Bu aralar biz böyleyiz, sizlerde durumlar nasıl?
TÜM YORUMLAR
Hayatı bu kadar da koşturmacalı yaşamayın lütfen. Dopdolu bir paylaşım olmuş. Emre spor yapıyor mu, basketbol oynamayı seviyor mu? Her ergenin gelişim hızının farklı olduğunu unutmayın. Bir endokrinolog veya dahiliye uzmanına danışmak da iyi olacaktır.
URLA’da da bahar geldi. Tüm ülkede bahar havası esiyor. Mutluyuz.
Sevgiyle.
Kızıma ergenliği geciktirici ilaçlar vermişti çocuk endokrin uzmanı( üç hocaya danışıp karar vermiştik) 1 yılı aşkın kullanmıştık. LGS hazırlıkta ben mozaik yayınlarının mat kitaplarını çok beğenmiştim(iki yıl önce idi) soruların yanıtlarını veriyor yapamadıysan online da bir de benzer soru veriyor, sonra tekrar veriyor. Çalışan için harika kaynak. Kızım da arkadaşlarından duyup okyanus yayın. bir kitabını son bir ayda beni şaşırtarak bitirmişti. Kolay gelsin. Sevgile…Ayşe
Kızıma ergenliği geciktirici ilaçlar vermişti çocuk endokrin uzmanı( üç hocaya danışıp karar vermiştik) 1 yılı aşkın kullanmıştık. LGS hazırlıkta ben mozaik yayınlarının mat kitaplarını çok beğenmiştim(iki yıl önce idi) soruların yanıtlarını veriyor yapamadıysan online da bir de benzer soru veriyor, sonra tekrar veriyor. Çalışan için harika kaynak. Kızım da arkadaşlarından duyup okyanus yayın. bir kitabını son bir ayda beni şaşırtarak bitirmişti. Kolay gelsin. Sevgile…Ayşe
Tekrar merhaba,
blogunuzdan çıkamıyorum demiş miydim;) Geçendeki Hjunam-dONG Kitabevi tesadüfü çok tatlı gelmişti.

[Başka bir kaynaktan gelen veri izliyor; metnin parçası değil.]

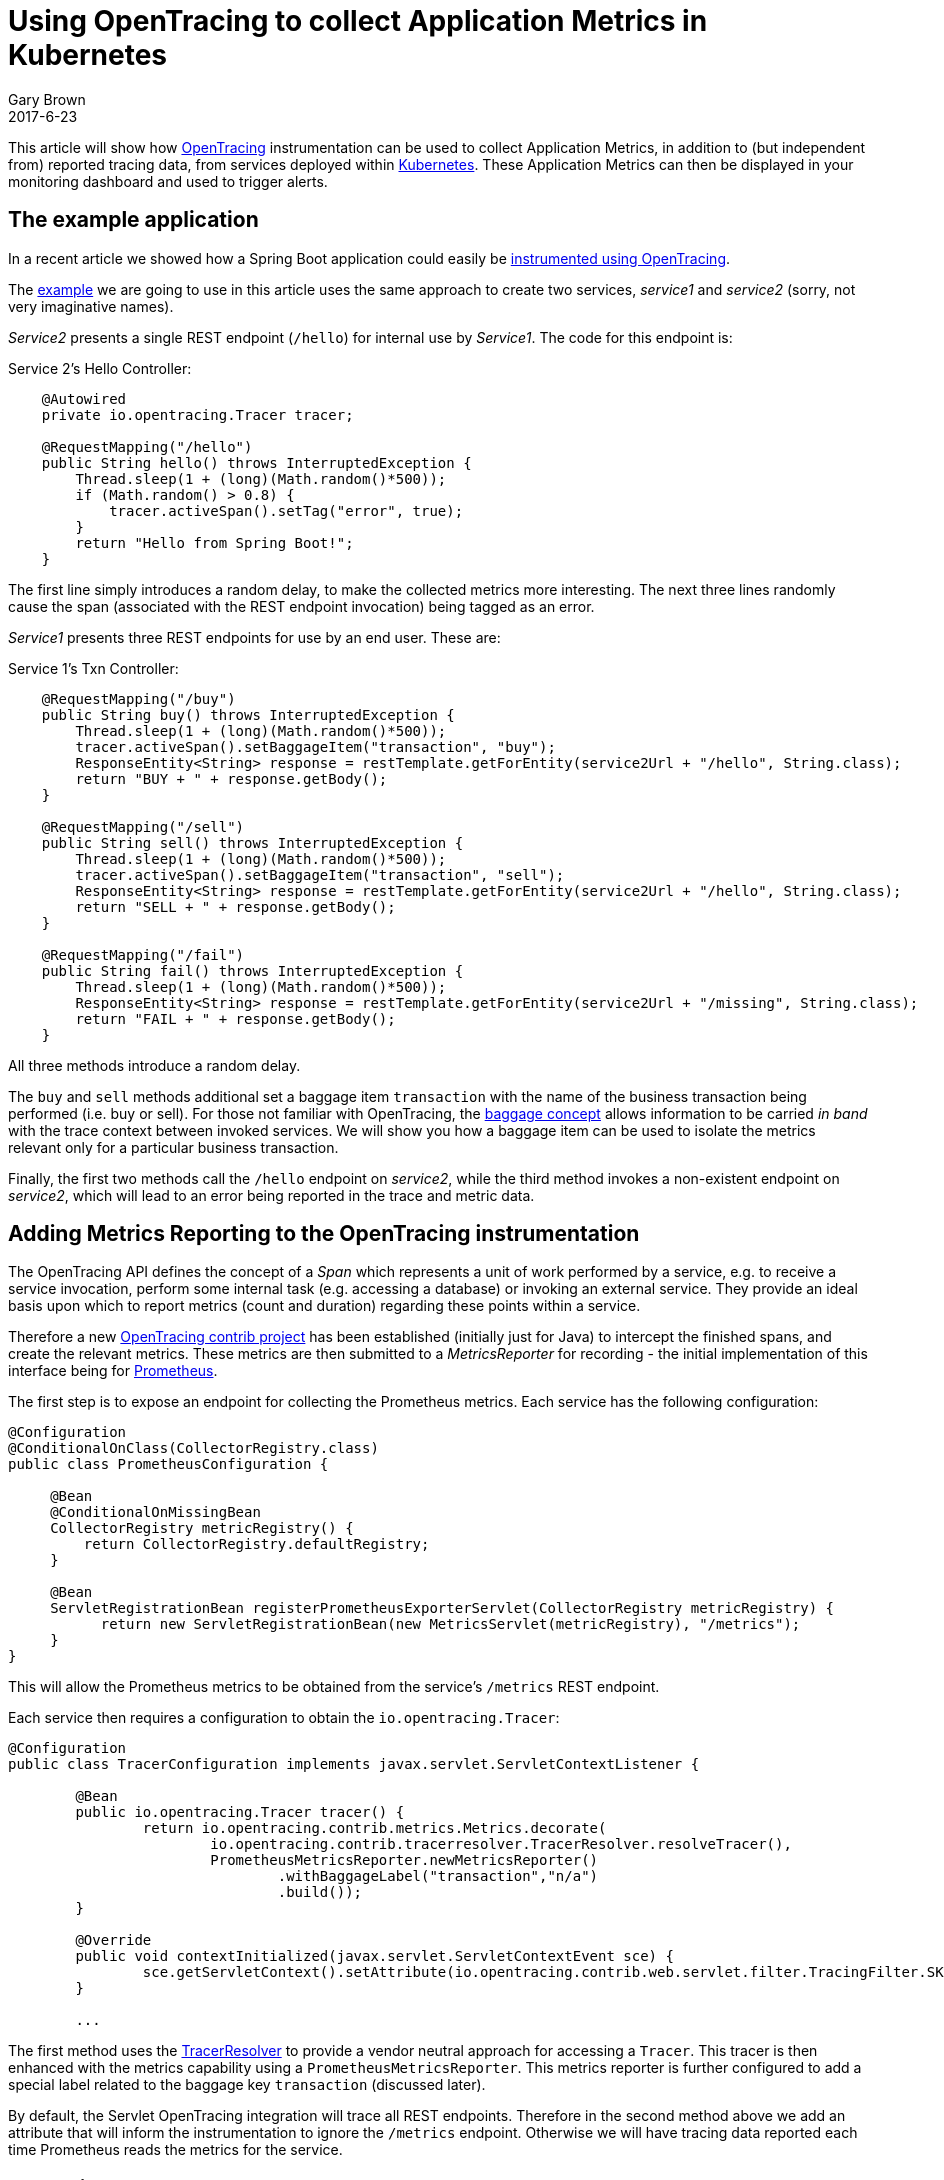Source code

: = Using OpenTracing to collect Application Metrics in Kubernetes
Gary Brown
2017-6-23
:icons: font
:jbake-type: post
:jbake-status: published
:jbake-tags: blog, apm, tracing, jaeger, opentracing, kubernetes, prometheus

This article will show how http://opentracing.io/[OpenTracing] instrumentation can be used to
collect Application Metrics, in addition to (but independent from) reported tracing data, from services
deployed within https://kubernetes.io/[Kubernetes]. These Application Metrics can then be displayed in
your monitoring dashboard and used to trigger alerts.

== The example application

In a recent article we showed how a Spring Boot application could easily be
http://www.hawkular.org/blog/2017/06/9/opentracing-spring-boot.html[instrumented using OpenTracing].

The https://github.com/objectiser/opentracing-prometheus-example[example] we are going to use in
this article uses the same approach to create two services, _service1_ and _service2_ (sorry, not very
imaginative names).

_Service2_ presents a single REST endpoint (`/hello`) for internal use by _Service1_. The code for this endpoint
is:

.Service 2's Hello Controller:
----
    @Autowired
    private io.opentracing.Tracer tracer;

    @RequestMapping("/hello")
    public String hello() throws InterruptedException {
        Thread.sleep(1 + (long)(Math.random()*500));
        if (Math.random() > 0.8) {
            tracer.activeSpan().setTag("error", true);
        }
        return "Hello from Spring Boot!";
    }
----

The first line simply introduces a random delay, to make the collected metrics more interesting. The next three
lines randomly cause the span (associated with the REST endpoint invocation) being tagged as an error.

_Service1_ presents three REST endpoints for use by an end user. These are:

.Service 1's Txn Controller:
----
    @RequestMapping("/buy")
    public String buy() throws InterruptedException {
        Thread.sleep(1 + (long)(Math.random()*500));
        tracer.activeSpan().setBaggageItem("transaction", "buy");
        ResponseEntity<String> response = restTemplate.getForEntity(service2Url + "/hello", String.class);
        return "BUY + " + response.getBody();
    }

    @RequestMapping("/sell")
    public String sell() throws InterruptedException {
        Thread.sleep(1 + (long)(Math.random()*500));
        tracer.activeSpan().setBaggageItem("transaction", "sell");
        ResponseEntity<String> response = restTemplate.getForEntity(service2Url + "/hello", String.class);
        return "SELL + " + response.getBody();
    }

    @RequestMapping("/fail")
    public String fail() throws InterruptedException {
        Thread.sleep(1 + (long)(Math.random()*500));
        ResponseEntity<String> response = restTemplate.getForEntity(service2Url + "/missing", String.class);
        return "FAIL + " + response.getBody();
    }
----

All three methods introduce a random delay.

The `buy` and `sell` methods additional set a baggage item `transaction` with the name of the business
transaction being performed (i.e. buy or sell). For those not familiar with OpenTracing, the
https://github.com/opentracing/specification/blob/master/specification.md#set-a-baggage-item[baggage concept]
allows information to be carried _in band_ with the trace context between invoked services. We will show
you how a baggage item can be used to isolate the metrics relevant only for a particular business transaction.

Finally, the first two methods call the `/hello` endpoint on _service2_, while the third method invokes
a non-existent endpoint on _service2_, which will lead to an error being reported in the trace and metric
data.


== Adding Metrics Reporting to the OpenTracing instrumentation

The OpenTracing API defines the concept of a _Span_ which represents a unit of work performed by a service,
e.g. to receive a service invocation, perform some internal task (e.g. accessing a database) or
invoking an external service. They provide an ideal basis upon which to report metrics
(count and duration) regarding these points within a service.

Therefore a new https://github.com/opentracing-contrib/java-metrics[OpenTracing contrib project] has
been established (initially just for Java) to intercept
the finished spans, and create the relevant metrics. These metrics are then submitted to a _MetricsReporter_
for recording - the initial implementation of this interface being for https://prometheus.io/[Prometheus].

The first step is to expose an endpoint for collecting the Prometheus metrics. Each service has the following
configuration:

----
@Configuration
@ConditionalOnClass(CollectorRegistry.class)
public class PrometheusConfiguration {

     @Bean
     @ConditionalOnMissingBean
     CollectorRegistry metricRegistry() {
         return CollectorRegistry.defaultRegistry;
     }

     @Bean
     ServletRegistrationBean registerPrometheusExporterServlet(CollectorRegistry metricRegistry) {
           return new ServletRegistrationBean(new MetricsServlet(metricRegistry), "/metrics");
     }
}
----

This will allow the Prometheus metrics to be obtained from the service's `/metrics` REST endpoint.

Each service then requires a configuration to obtain the `io.opentracing.Tracer`: 

----
@Configuration
public class TracerConfiguration implements javax.servlet.ServletContextListener {

	@Bean
	public io.opentracing.Tracer tracer() {
		return io.opentracing.contrib.metrics.Metrics.decorate(
			io.opentracing.contrib.tracerresolver.TracerResolver.resolveTracer(),
			PrometheusMetricsReporter.newMetricsReporter()
				.withBaggageLabel("transaction","n/a")
				.build());
	}

	@Override
	public void contextInitialized(javax.servlet.ServletContextEvent sce) {
		sce.getServletContext().setAttribute(io.opentracing.contrib.web.servlet.filter.TracingFilter.SKIP_PATTERN, Pattern.compile("/metrics"));
	}

	...
----

The first method uses the
https://github.com/opentracing-contrib/java-tracerresolver[TracerResolver] to provide a vendor
neutral approach for accessing a `Tracer`. This tracer is then enhanced with the metrics capability
using a `PrometheusMetricsReporter`. This metrics reporter is further configured to add a special
label related to the baggage key `transaction` (discussed later).

By default, the Servlet OpenTracing integration will trace all REST endpoints. Therefore in the
second method above we add an attribute that will inform the instrumentation to ignore the `/metrics`
endpoint. Otherwise we will have tracing data reported each time Prometheus reads the metrics for the
service.


== Deploying on Kubernetes

The steps to set up an environment on Kubernetes is discussed in the
https://github.com/objectiser/opentracing-prometheus-example[example codebase]. A summary of the steps is:

* Start https://kubernetes.io/docs/getting-started-guides/minikube[minikube]

* Deploy Prometheus - using the https://github.com/coreos/prometheus-operator[Prometheus Operation] project to
capture metrics from the services

* Deploy https://github.com/uber/jaeger[Jaeger] - an OpenTracing compatible tracing system

* For this article, we also https://github.com/kubernetes/charts/tree/master/stable/grafana[deployed Grafana]
to display the metrics, although the Prometheus dashboard could be used.

Once they are all running, then the simple example with the two services can be deployed. At this stage
the Kubernetes dashboard would look like this:

ifndef::env-github[]
image::/img/blog/2017/2017-06-23-kubernetes-dashboard.png[caption="Figure 1: ", title="Kubernetes dashboard"]
endif::[]
ifdef::env-github[]
image::../../../../../assets/img/blog/2017/2017-06-23-kubernetes-dashboard.png[caption="Figure 1: ", title="Kubernetes dashboard"]
endif::[]

The example code includes a script that loops, randomly invoking the three REST endpoints provided by
_service1_. Once some example requests have been created, you can view the tracing dashboard:

ifndef::env-github[]
image::/img/blog/2017/2017-06-23-traces.png[caption="Figure 2: ", title="Jaeger tracing dashboard"]
endif::[]
ifdef::env-github[]
image::../../../../../assets/img/blog/2017/2017-06-23-traces.png[caption="Figure 2: ", title="Jaeger tracing dashboard"]
endif::[]

Then you can select a specific trace instance and see further details:

ifndef::env-github[]
image::/img/blog/2017/2017-06-23-trace.png[caption="Figure 3: ", title="Jaeger trace instance view"]
endif::[]
ifdef::env-github[]
image::../../../../../assets/img/blog/2017/2017-06-23-trace.png[caption="Figure 3: ", title="Jaeger trace instance view"]
endif::[]

This shows that the trace instance has three spans, the first representing the receipt of the `/buy` request on
_service1_, the second where _service1_ is invoking _service2_, and finally the _service2_ receiving the
`/hello` request. In this particular trace instance, the _service2_ invocation has reported an error, indicated
by the `error=true` tag.

Now we will look at the Grafana dashboard to see what metrics have been reported from the OpenTracing
instrumentation within the two services:

ifndef::env-github[]
image::/img/blog/2017/2017-06-23-grafana-dashboard.png[caption="Figure 4: ", title="Grafana dashboard"]
endif::[]
ifdef::env-github[]
image::../../../../../assets/img/blog/2017/2017-06-23-grafana-dashboard.png[caption="Figure 4: ", title="Grafana dashboard"]
endif::[]

This dashboard includes three graphs, the first showing the number of spans created (i.e. span count) by
our `sell()` method, and we can use it to track how many times this business operation has been executed.
The second showing the average duration of the spans, and third showing the ratio between successful and
erronous spans.

The metrics reported by Prometheus are based on a range of labels - a metric exists for each unique combination
of those labels.

The standard labels included with the OpenTracing java-metrics project are: `operation`, `span.kind` and `error`.

With this particular example, we also included the `transaction` label.

However when the services are deployed to Kubernetes, the following additional labels are included for free: `pod`,
`instance`, `service`, `job` and `namespace`.

In our example Prometheus queries, we have ignored most of the Kubernetes added labels (except `service`) so that
the metrics are aggregated across the specific pods, namespaces, etc. However, having these labels available means
it is possible to segment the metrics in whatever way is required to analyse the data.

When using the `java-metrics` project outside of Kubernetes, it is still possible to include the `service`
label, however this would be configured when setting up the tracer.

We can also filter the data, to focus on specific areas of interest:

ifndef::env-github[]
image::/img/blog/2017/2017-06-23-grafana-txn-service.png[caption="Figure 5: ", title="Customized Grafana graph focusing on metrics for transaction 'sell' and service 'service2'"]
endif::[]
ifdef::env-github[]
image::../../../../../assets/img/blog/2017/2017-06-23-grafana-txn-service.png[caption="Figure 5: ", title="Customized Grafana graph focusing on metrics for transaction 'sell' and service 'service2'"]
endif::[]

In this image we have filtered the metrics based on the `transaction='sell'` and `service='service2'`. This is
where using the metric label based on the baggage item `transaction` can be useful, to understand the
usage of a particular shared service by a business transaction. With further work it would be possible
to show the distribution of requests for a service across the various business transactions.


== Conclusion

This article has shown how a service can be instrumented once (using OpenTracing) and generate both
tracing and application metrics.

When deployed to a Kubernetes environment, the metrics also benefit from an additional set of labels automatically
added by the infrastructure, describing the service, pod, namespace, etc. This makes it easy to isolate
specific metrics of interest, or view high level aggregated metrics to gain an overview of your
applications performance.



== Links
* OpenTracing: http://opentracing.io
* Github repository with demo: https://github.com/objectiser/opentracing-prometheus-example
* OpenTracing java metrics: https://github.com/opentracing-contrib/java-metrics
* Kubernetes: https://kubernetes.io
* Jaeger: https://github.com/uber/jaeger
* Prometheus: https://prometheus.io




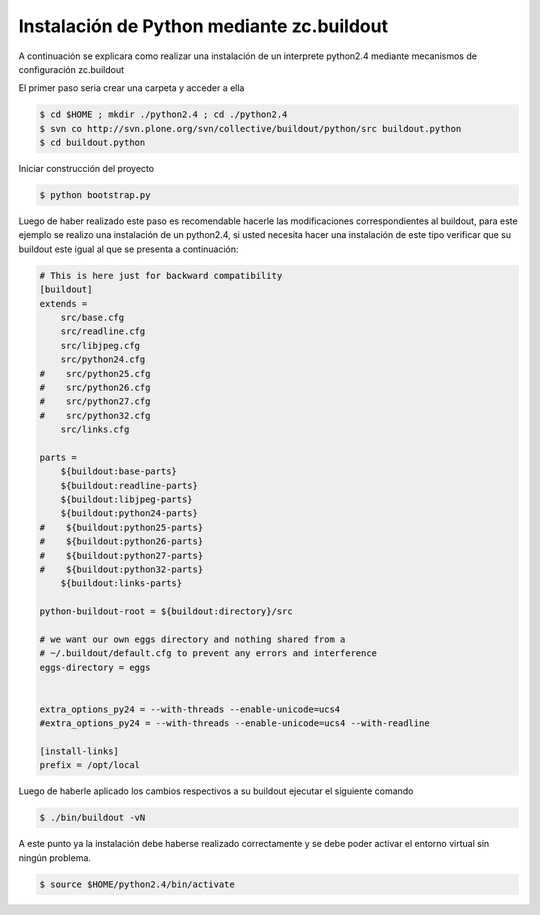 .. -*- coding: utf-8 -*-

.. highlight:: rest

.. _instalacion_python:

Instalación de Python mediante zc.buildout
==========================================

A continuación se explicara como realizar una instalación de un interprete python2.4 mediante mecanismos de configuración zc.buildout

El primer paso seria crear una carpeta y acceder a ella

.. code-block:: console
 
    $ cd $HOME ; mkdir ./python2.4 ; cd ./python2.4 
    $ svn co http://svn.plone.org/svn/collective/buildout/python/src buildout.python
    $ cd buildout.python

Iniciar construcción del proyecto

.. code-block:: console
  
    $ python bootstrap.py

Luego de haber realizado este paso es recomendable hacerle las modificaciones correspondientes al buildout, para este ejemplo se realizo una instalación de un python2.4, si usted necesita hacer una instalación de este tipo verificar que su buildout este igual al que se presenta a continuación:

.. code-block:: cfg

    # This is here just for backward compatibility
    [buildout]
    extends =
        src/base.cfg
        src/readline.cfg
        src/libjpeg.cfg
        src/python24.cfg
    #    src/python25.cfg
    #    src/python26.cfg
    #    src/python27.cfg
    #    src/python32.cfg
        src/links.cfg

    parts =
        ${buildout:base-parts}
        ${buildout:readline-parts}
        ${buildout:libjpeg-parts}
        ${buildout:python24-parts}
    #    ${buildout:python25-parts}
    #    ${buildout:python26-parts}
    #    ${buildout:python27-parts}
    #    ${buildout:python32-parts}
        ${buildout:links-parts}

    python-buildout-root = ${buildout:directory}/src

    # we want our own eggs directory and nothing shared from a
    # ~/.buildout/default.cfg to prevent any errors and interference
    eggs-directory = eggs


    extra_options_py24 = --with-threads --enable-unicode=ucs4
    #extra_options_py24 = --with-threads --enable-unicode=ucs4 --with-readline

    [install-links]
    prefix = /opt/local

Luego de haberle aplicado los cambios respectivos a su buildout ejecutar el siguiente comando

.. code-block:: console

    $ ./bin/buildout -vN

A este punto ya la instalación debe haberse realizado correctamente y se debe poder activar el entorno virtual sin ningún problema.

.. code-block:: console

    $ source $HOME/python2.4/bin/activate 

.. _Deliverance: http://pypi.python.org/pypi/Deliverance
.. _DeliveranceDemo: http://svn.plone.org/svn/collective/deliverancedemo/trunk/
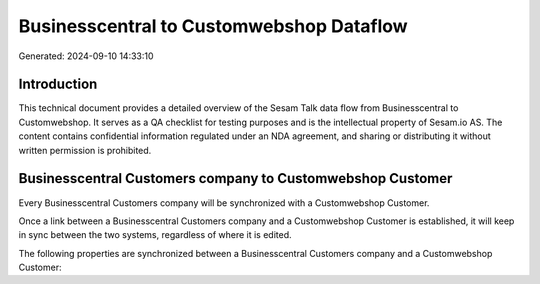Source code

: =========================================
Businesscentral to Customwebshop Dataflow
=========================================

Generated: 2024-09-10 14:33:10

Introduction
------------

This technical document provides a detailed overview of the Sesam Talk data flow from Businesscentral to Customwebshop. It serves as a QA checklist for testing purposes and is the intellectual property of Sesam.io AS. The content contains confidential information regulated under an NDA agreement, and sharing or distributing it without written permission is prohibited.

Businesscentral Customers company to Customwebshop Customer
-----------------------------------------------------------
Every Businesscentral Customers company will be synchronized with a Customwebshop Customer.

Once a link between a Businesscentral Customers company and a Customwebshop Customer is established, it will keep in sync between the two systems, regardless of where it is edited.

The following properties are synchronized between a Businesscentral Customers company and a Customwebshop Customer:

.. list-table::
   :header-rows: 1

   * - Businesscentral Customers company Property
     - Customwebshop Customer Property
     - Customwebshop Data Type


Bu yazıda da Serdar Çankaya çıktı karşıma. Yıllardır podcast dinlerim , psikoloji kitapları okurum ama bi aile meselesi podcastini daha geçen çarşamba duydum. Ayrıca yazacağım demişsiniz, yazdınız mı acaba? Daldan dala atlıyorum okurken, kaçırmış olmayayım. SEVGİLER :*
Demiştiniz ve çok mutlu ediyor beni bu ifadeniz 🙂
Serdar’la 4 seans görüştük. Henüz yazmadım; aslında yarım kaldığı için ne yazacağımı bilemedim sanırım . Yarım bırakmam tamamen ekonomik sebeplerden çünkü bu işin aylarca sürmesi lazım. Bu işe ciddi bir bütçe ayırabilecek olsaydım onunla çalışmayı çok isterdim. İşini ciddiyetle yapan ve ezberleri bozan bir insan.